Zur Orientierung: Ein trockener Wein enthält in der Regel null bis zwei Gramm Zucker pro Liter. Ein Standardglas mit 125 ml enthält daher oft weniger als 0,2 Gramm Zucker. Der Unterschied zwischen Naturwein und konventionellem Wein ist daher bei Weinen desselben Stils minimal, variiert jedoch stärker je nach Weinsorte: Ein Moscato oder Passito, ob natürlich oder industriell hergestellt, enthält immer mehr Zucker als ein trockener Wein.
Kalorien in Naturwein
Die Kalorien im Wein stammen hauptsächlich aus dem Alkohol, der etwa sieben Kalorien pro Gramm liefert, und dem Restzucker, der etwa vier Kalorien pro Gramm liefert. Da trockenen Naturweinen kein Zucker zugesetzt wird und ihr Restzuckergehalt generell niedrig ist, ähnelt ihr Kaloriengehalt dem von konventionellen Weinen derselben Kategorie. Im Durchschnitt liefert ein Glas trockener Weißwein zwischen 80 und 100 Kalorien, während ein Glas trockener Rotwein zwischen 100 und 120 Kalorien liefert. Diese Werte hängen hauptsächlich vom Alkoholgehalt ab.
Natürliche Schaumweine wie Pet Nat weisen ebenfalls ähnliche Werte auf, mit einem etwas höheren Restzuckergehalt nur dann, wenn die zweite Gärung in der Flasche Spuren von unvergorenem Zucker hinterlässt. Bei natürlich süßen Weinen wie Passito oder Botrytis stammt der Zucker ausschließlich aus der Traube selbst und nicht aus dem Herstellungsverfahren. In diesen Fällen kann ein Glas 10 bis 20 Gramm Zucker und zwischen 150 und 200 Kalorien enthalten, unabhängig davon, ob es sich um einen Naturwein handelt.

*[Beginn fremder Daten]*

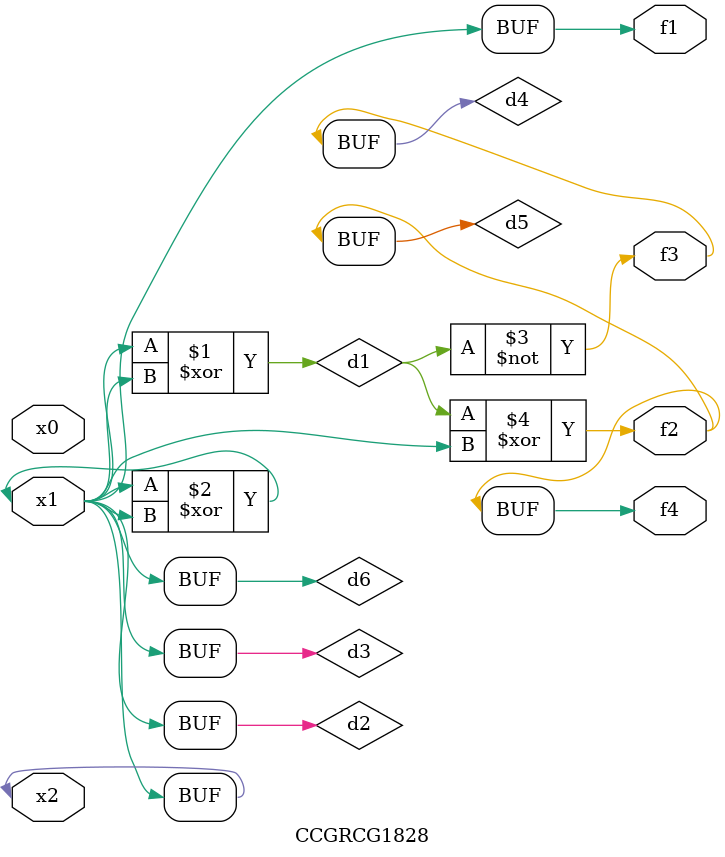
<source format=v>
module CCGRCG1828(
	input x0, x1, x2,
	output f1, f2, f3, f4
);

	wire d1, d2, d3, d4, d5, d6;

	xor (d1, x1, x2);
	buf (d2, x1, x2);
	xor (d3, x1, x2);
	nor (d4, d1);
	xor (d5, d1, d2);
	buf (d6, d2, d3);
	assign f1 = d6;
	assign f2 = d5;
	assign f3 = d4;
	assign f4 = d5;
endmodule

</source>
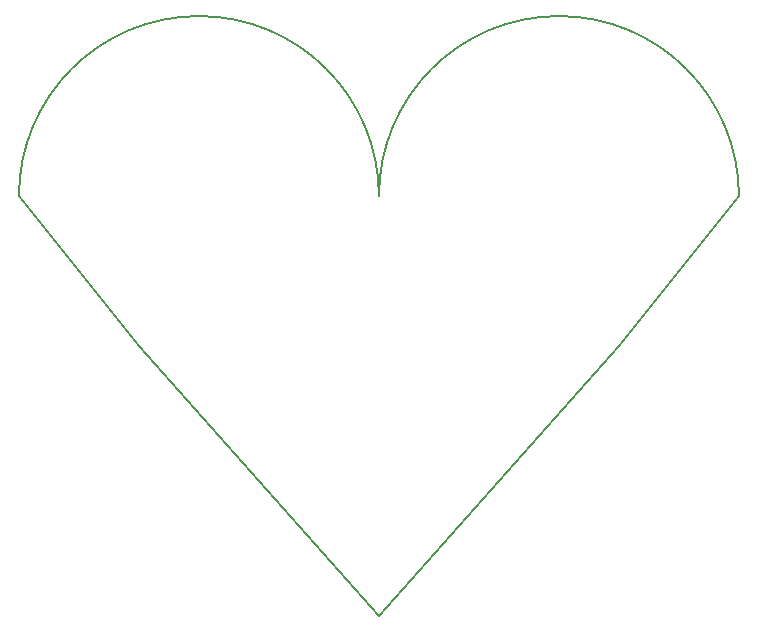
<source format=gbr>
G04 #@! TF.GenerationSoftware,KiCad,Pcbnew,(5.0.2)-1*
G04 #@! TF.CreationDate,2019-06-05T09:41:08+02:00*
G04 #@! TF.ProjectId,circuit,63697263-7569-4742-9e6b-696361645f70,rev?*
G04 #@! TF.SameCoordinates,Original*
G04 #@! TF.FileFunction,Profile,NP*
%FSLAX46Y46*%
G04 Gerber Fmt 4.6, Leading zero omitted, Abs format (unit mm)*
G04 Created by KiCad (PCBNEW (5.0.2)-1) date 05/06/2019 09:41:08*
%MOMM*%
%LPD*%
G01*
G04 APERTURE LIST*
%ADD10C,0.150000*%
%ADD11C,0.200000*%
G04 APERTURE END LIST*
D10*
X139700000Y-83820000D02*
X129540000Y-71120000D01*
D11*
X180340000Y-83820000D02*
X190500000Y-71120000D01*
D10*
X139700000Y-83820000D02*
X160020000Y-106680000D01*
X160020000Y-106680000D02*
X180340000Y-83820000D01*
X160020000Y-71120000D02*
G75*
G02X190500000Y-71120000I15240000J0D01*
G01*
X129540000Y-71120000D02*
G75*
G02X160020000Y-71120000I15240000J0D01*
G01*
M02*

</source>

Zusammenfassend lässt sich sagen, dass Naturwein nicht automatisch zuckerärmer oder kalorienärmer ist als herkömmlicher Wein. In einem Glas trockenen Weins ist der Zuckergehalt minimal, und die Kalorien hängen hauptsächlich vom Alkohol ab. Die Natürlichkeit beeinflusst das Herstellungsverfahren, die Qualität der Zutaten und das Geschmackserlebnis stärker als den Kalorien- oder Zuckergehalt.
Wer Naturwein wählt, schätzt ein authentisches Produkt, das weniger verarbeitet ist und eine stärkere Verbindung zum Terroir aufweist, während es die gleichen Nährwerte wie ein konventioneller Wein besitzt. Der Schlüssel liegt weiterhin in Mäßigung, Produktkenntnis und dem Bewusstsein, dass authentischer Geschmack und ein ausgewogener Lebensstil Hand in Hand gehen können.